• [ABOUT THIS EXERCISE]: From the line with "und hausgemachten Qualitätsprodukten" through the line with "Lieblingsmusik läuft über die Lautsprecher.", repeat the entries verbatim, both end lines included, and add nothing.

** STUDY MATERIAL follows **

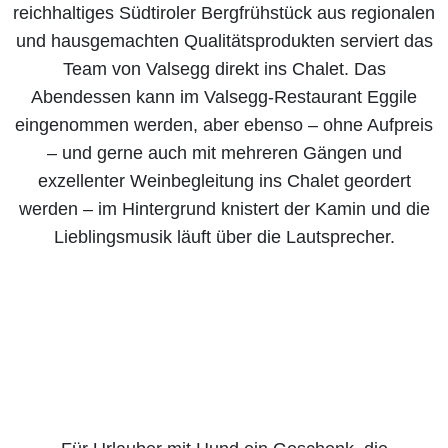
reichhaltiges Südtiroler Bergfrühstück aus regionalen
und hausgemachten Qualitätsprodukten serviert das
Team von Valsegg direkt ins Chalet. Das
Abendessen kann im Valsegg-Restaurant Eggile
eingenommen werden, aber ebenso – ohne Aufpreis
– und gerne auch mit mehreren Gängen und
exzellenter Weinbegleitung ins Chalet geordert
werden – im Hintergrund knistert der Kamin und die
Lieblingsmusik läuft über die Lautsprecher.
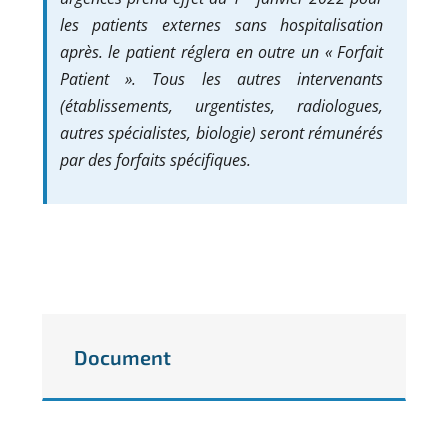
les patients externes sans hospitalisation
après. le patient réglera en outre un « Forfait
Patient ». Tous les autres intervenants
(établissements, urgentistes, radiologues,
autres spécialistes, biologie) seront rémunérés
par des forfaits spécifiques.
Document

** End of STUDY MATERIAL **

• [EXPECTED ANSWER]:
und hausgemachten Qualitätsprodukten serviert das
Team von Valsegg direkt ins Chalet. Das
Abendessen kann im Valsegg-Restaurant Eggile
eingenommen werden, aber ebenso – ohne Aufpreis
– und gerne auch mit mehreren Gängen und
exzellenter Weinbegleitung ins Chalet geordert
werden – im Hintergrund knistert der Kamin und die
Lieblingsmusik läuft über die Lautsprecher.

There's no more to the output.